February 26, 2024

Jamie Carragher, criticising rival Premier League clubs, called the 10-point deduction given to Everton “excessive & not right.”

 

As the independent commission’s decision was made public on November 17, the Sky Sports pundit responded on Twitter, saying the Toffees are “being used” to demonstrate the lack of need for an independent football regulator.

 

Sean Dyche’s team dropped to 19th place in the league, ahead of Burnley on goal differential. The former Liverpool defender expressed that this “doesn’t feel right,” given that his team and the other teams that attempted to qualify for the European Super League were spared “no sanction at all.”

 

Carragher wrote: “The 10 point deduction for Everton is excessive & not right, considering they have been working with the PL about this for the last couple of years.

 

“Would it have been better to be evasive & try & drag it out like other clubs?

 

“No doubt relegated clubs will have put big pressure on the PL to deal with Everton, but when you consider 6 clubs tried to leave the PL & there was no sanction at all it doesn’t feel right.

 

Everton believes they are being used to demonstrate there is no need for an independent regulator until other clubs receive approval, and they are correct in this assessment.

 

After that, he made a live appearance on Sky Sports to restate his position and refer to the 10-point hit as “an awful lot.”

 

Example

The Premier League have sought to have the book thrown and Everton and it looks like they have got what they wanted, pending an appeal and another, no-doubt drawn-out, process.

 

If the Toffees’ finances have breached the rules then that is one thing, and a punishment of some sort would be unavoidable, but one as heavy as this for a single breach feels like a statement.

 

And it is impossible to view this situation in isolation when so many other factors involved and arguably, although Everton’s recent relegation rivals may beg to differ, where the stakes are far greater.

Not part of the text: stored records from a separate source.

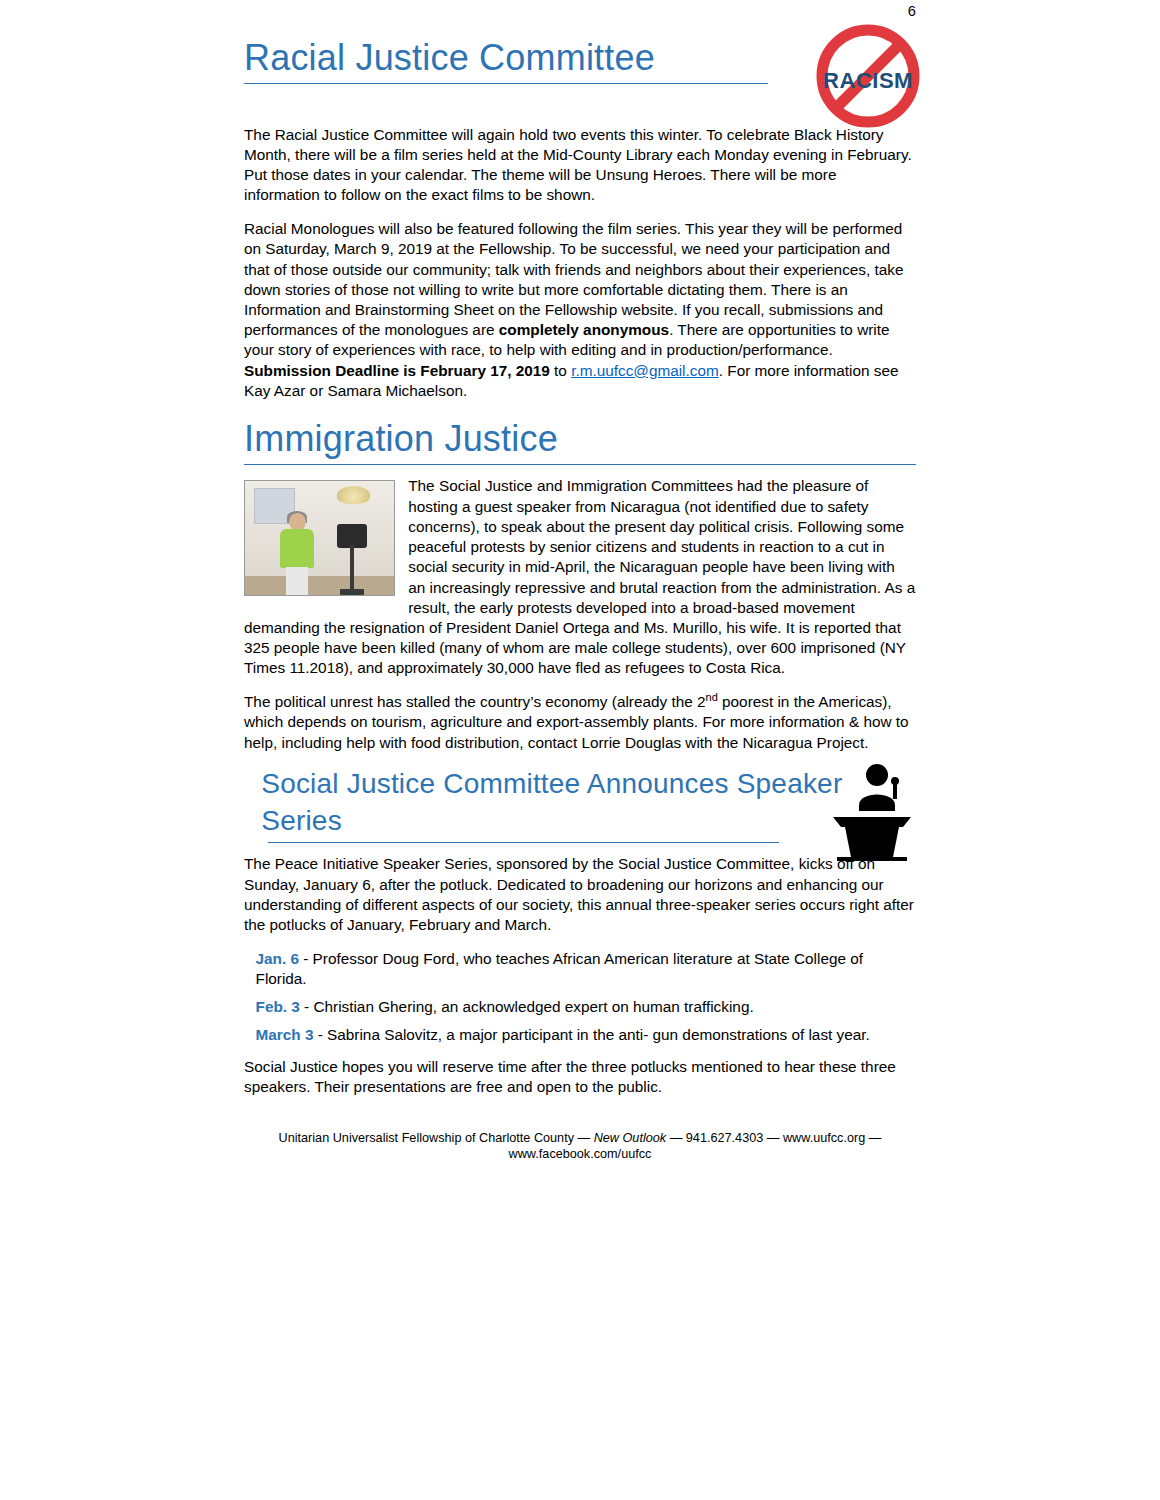6
RACISM
Racial Justice Committee
The Racial Justice Committee will again hold two events this winter. To celebrate Black History Month, there will be a film series held at the Mid-County Library each Monday evening in February. Put those dates in your calendar. The theme will be Unsung Heroes. There will be more information to follow on the exact films to be shown.
Racial Monologues will also be featured following the film series. This year they will be performed on Saturday, March 9, 2019 at the Fellowship. To be successful, we need your participation and that of those outside our community; talk with friends and neighbors about their experiences, take down stories of those not willing to write but more comfortable dictating them. There is an Information and Brainstorming Sheet on the Fellowship website. If you recall, submissions and performances of the monologues are completely anonymous. There are opportunities to write your story of experiences with race, to help with editing and in production/performance. Submission Deadline is February 17, 2019 to r.m.uufcc@gmail.com. For more information see Kay Azar or Samara Michaelson.
Immigration Justice
The Social Justice and Immigration Committees had the pleasure of hosting a guest speaker from Nicaragua (not identified due to safety concerns), to speak about the present day political crisis. Following some peaceful protests by senior citizens and students in reaction to a cut in social security in mid-April, the Nicaraguan people have been living with an increasingly repressive and brutal reaction from the administration. As a result, the early protests developed into a broad-based movement demanding the resignation of President Daniel Ortega and Ms. Murillo, his wife. It is reported that 325 people have been killed (many of whom are male college students), over 600 imprisoned (NY Times 11.2018), and approximately 30,000 have fled as refugees to Costa Rica.
The political unrest has stalled the country’s economy (already the 2nd poorest in the Americas), which depends on tourism, agriculture and export-assembly plants. For more information & how to help, including help with food distribution, contact Lorrie Douglas with the Nicaragua Project.
Social Justice Committee Announces Speaker Series
The Peace Initiative Speaker Series, sponsored by the Social Justice Committee, kicks off on Sunday, January 6, after the potluck. Dedicated to broadening our horizons and enhancing our understanding of different aspects of our society, this annual three-speaker series occurs right after the potlucks of January, February and March.
Jan. 6 - Professor Doug Ford, who teaches African American literature at State College of Florida.
Feb. 3 - Christian Ghering, an acknowledged expert on human trafficking.
March 3 - Sabrina Salovitz, a major participant in the anti- gun demonstrations of last year.
Social Justice hopes you will reserve time after the three potlucks mentioned to hear these three speakers. Their presentations are free and open to the public.
Unitarian Universalist Fellowship of Charlotte County — New Outlook — 941.627.4303 — www.uufcc.org — www.facebook.com/uufcc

The football authorities feel their power under threat from Westminster in the form of the planned independent regulator, with legislation announced in the King’s Speech earlier this month [Guardian, 7 November], and want to portray strength.

 

Such plans were born out of the failed European Super League debacle, from which Liverpool, Chelsea, Manchester City, Manchester United, Tottenham and Arsenal received a slap on the wrist in the form of a joint payment and a promise not to do it again, and yet the Toffees have worked alongside the league over their finances and been hit far harder.

 

As Carragher points out, it’s also important to acknowledge that City, who have won five of the last six Premier League titles, are currently facing more than 100 times as many unresolved charges as Everton, who were recently punished, and that their trophy collection shows no signs of stopping.

 

The treble winners, like the Toffees, deny any wrongdoing, but the most recent development won’t change the perception that Everton was being used as a pawn by the Premier League in their larger battle with City.